There is also a lot in scripture about living in community—especially in the letters written by early church leaders to various congregations. Let’s listen again to some of Paul’s words to the church in Rome:

    Bless those who persecute you; bless and do not curse them. Rejoice with those who rejoice, weep with those who weep. Live in harmony with one another; do not be haughty.

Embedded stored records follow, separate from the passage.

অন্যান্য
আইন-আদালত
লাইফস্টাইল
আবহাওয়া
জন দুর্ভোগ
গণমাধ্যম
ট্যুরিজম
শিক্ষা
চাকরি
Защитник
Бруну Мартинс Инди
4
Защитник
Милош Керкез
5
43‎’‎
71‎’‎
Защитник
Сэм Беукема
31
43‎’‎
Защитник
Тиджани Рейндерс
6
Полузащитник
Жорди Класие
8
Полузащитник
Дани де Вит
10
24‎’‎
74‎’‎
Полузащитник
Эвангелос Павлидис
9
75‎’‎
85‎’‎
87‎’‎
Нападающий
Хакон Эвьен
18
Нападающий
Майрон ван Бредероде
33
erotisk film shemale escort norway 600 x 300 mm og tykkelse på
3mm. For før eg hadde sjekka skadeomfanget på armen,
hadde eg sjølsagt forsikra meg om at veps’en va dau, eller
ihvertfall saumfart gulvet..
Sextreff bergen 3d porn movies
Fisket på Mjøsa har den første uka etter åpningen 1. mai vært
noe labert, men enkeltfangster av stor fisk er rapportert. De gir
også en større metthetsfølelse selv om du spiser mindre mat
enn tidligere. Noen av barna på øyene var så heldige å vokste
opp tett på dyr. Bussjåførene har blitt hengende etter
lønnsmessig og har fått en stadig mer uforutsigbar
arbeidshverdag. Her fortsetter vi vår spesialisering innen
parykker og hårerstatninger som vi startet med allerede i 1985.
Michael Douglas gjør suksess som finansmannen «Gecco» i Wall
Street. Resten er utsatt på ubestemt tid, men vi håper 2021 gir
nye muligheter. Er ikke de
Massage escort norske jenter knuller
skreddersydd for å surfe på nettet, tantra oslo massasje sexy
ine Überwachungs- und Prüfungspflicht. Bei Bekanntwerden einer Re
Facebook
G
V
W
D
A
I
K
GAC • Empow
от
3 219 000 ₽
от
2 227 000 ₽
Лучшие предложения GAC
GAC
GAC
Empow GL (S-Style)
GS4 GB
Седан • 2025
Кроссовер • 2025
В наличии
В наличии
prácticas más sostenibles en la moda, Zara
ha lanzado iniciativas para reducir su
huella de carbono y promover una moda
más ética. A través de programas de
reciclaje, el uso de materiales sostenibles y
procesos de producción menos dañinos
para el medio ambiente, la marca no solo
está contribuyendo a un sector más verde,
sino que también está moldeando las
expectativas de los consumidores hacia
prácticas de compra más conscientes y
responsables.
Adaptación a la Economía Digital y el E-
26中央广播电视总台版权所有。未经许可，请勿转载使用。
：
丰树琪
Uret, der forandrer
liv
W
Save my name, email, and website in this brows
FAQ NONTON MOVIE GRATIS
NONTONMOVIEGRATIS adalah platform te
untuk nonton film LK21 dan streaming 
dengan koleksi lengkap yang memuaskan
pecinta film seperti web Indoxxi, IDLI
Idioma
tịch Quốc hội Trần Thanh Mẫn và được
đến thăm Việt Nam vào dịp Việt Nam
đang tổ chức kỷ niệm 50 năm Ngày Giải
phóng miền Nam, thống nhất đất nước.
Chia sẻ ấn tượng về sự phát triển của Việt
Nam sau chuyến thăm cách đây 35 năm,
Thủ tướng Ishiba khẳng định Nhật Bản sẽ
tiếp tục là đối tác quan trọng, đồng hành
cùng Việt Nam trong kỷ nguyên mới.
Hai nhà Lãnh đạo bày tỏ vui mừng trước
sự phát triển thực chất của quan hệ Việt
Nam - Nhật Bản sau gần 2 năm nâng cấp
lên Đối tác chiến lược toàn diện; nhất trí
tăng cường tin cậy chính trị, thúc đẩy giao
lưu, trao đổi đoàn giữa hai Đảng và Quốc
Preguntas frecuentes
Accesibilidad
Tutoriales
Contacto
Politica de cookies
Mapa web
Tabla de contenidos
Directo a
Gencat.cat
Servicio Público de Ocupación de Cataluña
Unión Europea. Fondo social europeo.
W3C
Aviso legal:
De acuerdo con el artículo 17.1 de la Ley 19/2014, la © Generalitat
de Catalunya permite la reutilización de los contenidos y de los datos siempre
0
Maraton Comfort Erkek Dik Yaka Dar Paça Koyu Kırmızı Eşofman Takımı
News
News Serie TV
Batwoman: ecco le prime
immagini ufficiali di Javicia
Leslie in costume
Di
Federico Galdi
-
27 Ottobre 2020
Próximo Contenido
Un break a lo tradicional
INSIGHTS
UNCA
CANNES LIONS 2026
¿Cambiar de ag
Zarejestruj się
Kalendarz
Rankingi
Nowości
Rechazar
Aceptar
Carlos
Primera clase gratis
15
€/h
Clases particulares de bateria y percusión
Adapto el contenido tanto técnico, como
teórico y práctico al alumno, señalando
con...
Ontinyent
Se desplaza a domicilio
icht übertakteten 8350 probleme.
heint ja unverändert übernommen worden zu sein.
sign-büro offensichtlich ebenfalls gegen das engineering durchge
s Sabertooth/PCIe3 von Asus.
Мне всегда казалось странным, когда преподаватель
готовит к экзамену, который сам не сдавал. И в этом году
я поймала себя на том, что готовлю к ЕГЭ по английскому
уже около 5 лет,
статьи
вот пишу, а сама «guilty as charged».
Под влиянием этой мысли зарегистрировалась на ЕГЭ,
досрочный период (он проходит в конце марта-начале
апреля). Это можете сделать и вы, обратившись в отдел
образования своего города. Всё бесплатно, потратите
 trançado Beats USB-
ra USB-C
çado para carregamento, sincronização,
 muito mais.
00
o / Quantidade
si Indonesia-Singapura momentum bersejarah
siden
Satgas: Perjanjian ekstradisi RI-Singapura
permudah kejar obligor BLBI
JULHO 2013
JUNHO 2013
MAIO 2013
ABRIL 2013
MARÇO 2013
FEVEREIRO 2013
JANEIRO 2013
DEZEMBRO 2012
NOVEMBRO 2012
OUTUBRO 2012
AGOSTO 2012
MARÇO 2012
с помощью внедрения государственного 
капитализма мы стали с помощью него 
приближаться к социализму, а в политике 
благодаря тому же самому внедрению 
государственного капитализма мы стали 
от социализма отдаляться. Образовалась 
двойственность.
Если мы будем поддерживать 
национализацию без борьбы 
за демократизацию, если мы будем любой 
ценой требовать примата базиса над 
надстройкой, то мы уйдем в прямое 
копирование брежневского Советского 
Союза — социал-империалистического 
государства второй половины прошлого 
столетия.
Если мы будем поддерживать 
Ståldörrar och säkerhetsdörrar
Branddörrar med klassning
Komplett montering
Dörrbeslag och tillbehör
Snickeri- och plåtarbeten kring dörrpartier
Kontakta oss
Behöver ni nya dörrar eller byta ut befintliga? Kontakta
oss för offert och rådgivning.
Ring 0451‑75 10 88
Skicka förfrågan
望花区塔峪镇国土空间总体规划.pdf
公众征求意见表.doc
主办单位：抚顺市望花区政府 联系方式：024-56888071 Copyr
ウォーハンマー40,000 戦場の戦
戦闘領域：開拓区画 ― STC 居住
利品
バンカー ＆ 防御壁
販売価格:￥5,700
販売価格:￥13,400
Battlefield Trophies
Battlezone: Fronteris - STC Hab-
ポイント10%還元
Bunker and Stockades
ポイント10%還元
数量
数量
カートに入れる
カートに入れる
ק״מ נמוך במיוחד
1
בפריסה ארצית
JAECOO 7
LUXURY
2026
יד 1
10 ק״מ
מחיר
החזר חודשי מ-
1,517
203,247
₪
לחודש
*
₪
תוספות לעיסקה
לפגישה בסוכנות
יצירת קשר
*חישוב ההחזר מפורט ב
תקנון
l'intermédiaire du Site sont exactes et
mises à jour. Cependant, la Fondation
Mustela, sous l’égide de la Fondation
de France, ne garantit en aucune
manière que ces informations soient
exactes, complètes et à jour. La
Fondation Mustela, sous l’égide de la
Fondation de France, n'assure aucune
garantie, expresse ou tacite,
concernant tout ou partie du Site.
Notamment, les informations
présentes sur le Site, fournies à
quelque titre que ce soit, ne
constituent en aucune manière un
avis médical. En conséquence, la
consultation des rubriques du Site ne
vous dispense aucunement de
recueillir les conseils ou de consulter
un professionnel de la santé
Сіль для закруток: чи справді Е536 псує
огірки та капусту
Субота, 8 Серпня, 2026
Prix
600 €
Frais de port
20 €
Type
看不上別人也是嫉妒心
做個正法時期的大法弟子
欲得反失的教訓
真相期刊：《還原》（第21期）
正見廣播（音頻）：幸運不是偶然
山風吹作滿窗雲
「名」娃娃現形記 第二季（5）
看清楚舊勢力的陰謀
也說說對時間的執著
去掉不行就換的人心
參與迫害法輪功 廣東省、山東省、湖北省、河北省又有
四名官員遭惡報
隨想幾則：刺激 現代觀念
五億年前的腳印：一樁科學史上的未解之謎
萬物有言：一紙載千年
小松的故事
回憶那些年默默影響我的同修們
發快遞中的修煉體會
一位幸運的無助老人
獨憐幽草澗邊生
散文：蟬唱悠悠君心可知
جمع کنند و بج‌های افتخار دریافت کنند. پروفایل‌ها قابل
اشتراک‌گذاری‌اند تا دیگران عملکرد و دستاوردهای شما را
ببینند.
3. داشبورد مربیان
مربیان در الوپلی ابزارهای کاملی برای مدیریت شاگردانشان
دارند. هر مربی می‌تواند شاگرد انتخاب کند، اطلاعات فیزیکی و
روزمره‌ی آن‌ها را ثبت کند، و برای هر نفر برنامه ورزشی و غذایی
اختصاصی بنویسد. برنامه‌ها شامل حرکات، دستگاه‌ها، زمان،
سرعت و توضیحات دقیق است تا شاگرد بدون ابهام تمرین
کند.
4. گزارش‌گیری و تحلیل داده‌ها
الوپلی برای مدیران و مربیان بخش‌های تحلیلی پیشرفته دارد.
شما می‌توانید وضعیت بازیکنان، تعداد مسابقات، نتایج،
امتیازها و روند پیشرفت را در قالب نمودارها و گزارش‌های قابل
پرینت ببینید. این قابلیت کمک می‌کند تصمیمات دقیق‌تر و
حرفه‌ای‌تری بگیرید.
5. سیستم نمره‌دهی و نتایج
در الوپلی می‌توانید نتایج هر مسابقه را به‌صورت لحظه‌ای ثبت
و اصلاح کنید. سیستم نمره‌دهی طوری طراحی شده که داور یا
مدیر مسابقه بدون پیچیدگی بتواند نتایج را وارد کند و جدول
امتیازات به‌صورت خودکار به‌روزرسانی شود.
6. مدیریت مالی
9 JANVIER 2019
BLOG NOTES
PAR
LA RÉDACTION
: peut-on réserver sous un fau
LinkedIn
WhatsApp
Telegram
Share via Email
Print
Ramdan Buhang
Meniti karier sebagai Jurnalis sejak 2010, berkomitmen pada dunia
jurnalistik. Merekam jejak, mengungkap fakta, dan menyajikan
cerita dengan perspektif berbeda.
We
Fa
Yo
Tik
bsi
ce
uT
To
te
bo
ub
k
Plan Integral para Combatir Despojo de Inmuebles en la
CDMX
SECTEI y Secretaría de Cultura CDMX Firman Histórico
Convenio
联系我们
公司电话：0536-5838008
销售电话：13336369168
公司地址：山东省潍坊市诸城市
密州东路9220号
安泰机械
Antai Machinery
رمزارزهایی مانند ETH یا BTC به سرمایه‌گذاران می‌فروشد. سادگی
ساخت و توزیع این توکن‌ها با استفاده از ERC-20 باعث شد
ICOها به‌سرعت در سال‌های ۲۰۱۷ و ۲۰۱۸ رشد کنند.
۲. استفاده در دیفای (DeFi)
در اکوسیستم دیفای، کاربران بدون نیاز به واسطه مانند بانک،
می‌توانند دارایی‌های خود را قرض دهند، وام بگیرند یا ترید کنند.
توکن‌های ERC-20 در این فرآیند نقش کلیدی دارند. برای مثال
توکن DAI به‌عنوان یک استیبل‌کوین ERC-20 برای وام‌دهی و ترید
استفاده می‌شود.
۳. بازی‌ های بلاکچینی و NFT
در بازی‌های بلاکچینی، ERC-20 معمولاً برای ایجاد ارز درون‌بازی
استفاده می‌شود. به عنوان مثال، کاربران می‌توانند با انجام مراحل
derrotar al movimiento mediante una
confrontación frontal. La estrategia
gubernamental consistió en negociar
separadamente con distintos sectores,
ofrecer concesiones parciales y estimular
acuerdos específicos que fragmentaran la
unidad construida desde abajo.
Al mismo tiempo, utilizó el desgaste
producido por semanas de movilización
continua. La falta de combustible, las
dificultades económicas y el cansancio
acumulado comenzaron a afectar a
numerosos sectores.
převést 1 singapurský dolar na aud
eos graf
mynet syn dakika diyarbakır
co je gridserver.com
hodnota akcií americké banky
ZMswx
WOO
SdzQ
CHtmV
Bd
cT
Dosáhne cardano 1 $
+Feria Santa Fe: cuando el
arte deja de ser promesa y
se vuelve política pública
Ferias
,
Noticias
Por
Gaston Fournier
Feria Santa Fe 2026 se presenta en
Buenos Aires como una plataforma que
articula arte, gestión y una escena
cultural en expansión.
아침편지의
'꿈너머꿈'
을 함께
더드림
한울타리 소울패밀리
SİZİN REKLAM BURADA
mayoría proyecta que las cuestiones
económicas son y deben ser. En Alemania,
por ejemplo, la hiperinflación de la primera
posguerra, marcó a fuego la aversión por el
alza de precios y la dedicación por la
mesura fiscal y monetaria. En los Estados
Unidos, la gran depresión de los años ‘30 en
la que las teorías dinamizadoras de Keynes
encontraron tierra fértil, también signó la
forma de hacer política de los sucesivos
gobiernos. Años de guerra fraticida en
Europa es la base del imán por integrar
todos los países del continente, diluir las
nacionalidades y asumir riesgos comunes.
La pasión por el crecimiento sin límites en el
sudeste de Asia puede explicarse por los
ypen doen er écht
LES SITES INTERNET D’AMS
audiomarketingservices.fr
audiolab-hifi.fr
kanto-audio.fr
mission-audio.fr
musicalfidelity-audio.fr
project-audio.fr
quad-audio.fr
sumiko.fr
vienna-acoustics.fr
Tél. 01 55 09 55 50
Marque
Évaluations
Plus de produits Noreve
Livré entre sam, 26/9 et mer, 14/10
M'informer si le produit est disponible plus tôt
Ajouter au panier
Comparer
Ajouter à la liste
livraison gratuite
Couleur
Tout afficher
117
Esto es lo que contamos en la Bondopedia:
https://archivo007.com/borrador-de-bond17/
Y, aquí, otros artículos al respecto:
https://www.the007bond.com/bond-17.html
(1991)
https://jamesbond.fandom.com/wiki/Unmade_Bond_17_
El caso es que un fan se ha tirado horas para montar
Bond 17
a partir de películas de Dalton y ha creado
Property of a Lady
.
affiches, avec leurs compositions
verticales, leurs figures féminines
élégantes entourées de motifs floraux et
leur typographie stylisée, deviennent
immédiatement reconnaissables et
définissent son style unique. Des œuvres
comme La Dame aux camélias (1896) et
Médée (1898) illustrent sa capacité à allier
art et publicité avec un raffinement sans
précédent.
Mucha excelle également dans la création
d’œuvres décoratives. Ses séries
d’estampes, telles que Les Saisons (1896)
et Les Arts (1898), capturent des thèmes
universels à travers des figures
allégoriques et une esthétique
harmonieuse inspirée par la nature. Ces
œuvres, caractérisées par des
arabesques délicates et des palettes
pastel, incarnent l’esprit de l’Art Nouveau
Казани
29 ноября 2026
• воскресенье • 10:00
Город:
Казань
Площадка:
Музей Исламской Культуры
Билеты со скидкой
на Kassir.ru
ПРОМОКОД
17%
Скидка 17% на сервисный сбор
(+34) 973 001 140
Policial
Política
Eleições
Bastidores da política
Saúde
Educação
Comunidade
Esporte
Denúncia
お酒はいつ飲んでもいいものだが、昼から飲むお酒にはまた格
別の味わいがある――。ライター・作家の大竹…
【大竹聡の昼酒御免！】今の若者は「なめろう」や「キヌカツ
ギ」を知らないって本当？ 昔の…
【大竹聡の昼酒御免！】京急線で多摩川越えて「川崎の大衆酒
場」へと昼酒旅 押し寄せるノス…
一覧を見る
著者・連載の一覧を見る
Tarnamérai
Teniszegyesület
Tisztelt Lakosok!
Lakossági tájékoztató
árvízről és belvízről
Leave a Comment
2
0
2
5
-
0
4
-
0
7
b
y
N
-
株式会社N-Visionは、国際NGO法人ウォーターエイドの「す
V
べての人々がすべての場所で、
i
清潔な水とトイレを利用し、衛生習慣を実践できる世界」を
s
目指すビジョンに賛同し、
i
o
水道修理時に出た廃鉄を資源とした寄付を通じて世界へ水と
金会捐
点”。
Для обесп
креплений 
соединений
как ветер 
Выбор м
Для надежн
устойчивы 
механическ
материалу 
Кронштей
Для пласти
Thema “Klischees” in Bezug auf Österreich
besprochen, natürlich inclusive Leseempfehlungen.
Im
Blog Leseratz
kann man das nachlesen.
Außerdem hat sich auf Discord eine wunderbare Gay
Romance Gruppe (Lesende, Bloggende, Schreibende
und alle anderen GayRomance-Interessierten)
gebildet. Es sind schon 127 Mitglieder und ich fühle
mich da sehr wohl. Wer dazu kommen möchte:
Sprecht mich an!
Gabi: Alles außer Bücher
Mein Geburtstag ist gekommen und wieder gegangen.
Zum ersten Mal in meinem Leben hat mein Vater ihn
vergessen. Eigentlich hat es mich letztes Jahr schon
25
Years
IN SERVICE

Do not be haughty. Let me replace haughty with a word that gets more use these days: Do not feel entitled. Now the problems of entitlement reach beyond the issue of gun violence, but are certainly part of our gun problem. Did the man in the Biloxi Waffle House believe he was entitled to smoke in a non-smoking restaurant? The NRA certainly believes that Americans are entitled to have as many of whatever kinds of guns they want. The assumed white supremacists who shot four BLM protestors in Minneapolis feel they have more right to freedom of speech and assembly that black people do. Racism is connected to gun violence in horrifying and sinful ways in this country.

If you want to live well in community, do not be haughty. Do not act entitled. None of us has the right to take the life of another. But carrying around a loaded handgun suggests otherwise.

And Paul continues:

    Do not repay anyone evil for evil, but take thought for what is noble in the sight of all. If it is possible, so far as it depends on you, live peaceably with all. Beloved, never avenge yourselves.

The way of the world seems to be to repay evil for evil. The way of video games and TV shows and movies is certainly to repay evil for evil. But if we want to live in healthy, loving communities, we have to be willing to stop the cycle.

Those who seek retaliation and revenge have plenty of role models—from the Terminator (“I’ll be back.”) to Inigo Montoya (“You killed my father, prepare to die.”) But those of us who want to stop the cycle of violence also have role models. As Christians, Jesus is our primary example. Though we don’t have to look that far back in history. I think of the BLM protesters, most of whom are black and have endured lifetimes of discrimination and violence and injustice; who are demonized and gassed and arrested and shot at and still remain peaceful in their protests.

Yes, our country’s obsession with guns is deadly. It is overwhelming. It is sinful.

And yet, this morning, on the first Sunday of Advent, we have lit the candle of hope. We claim hope in the midst of our gun crisis because Advent reminds us that God–who is coming, who has come, in Jesus—is a God of life. It is God who creates, redeems, and sustains life. It is God who calls us through Jesus and empowers us through the Holy Spirit to live into the Divine life even—and especially—in the face of the deadly forces of the world.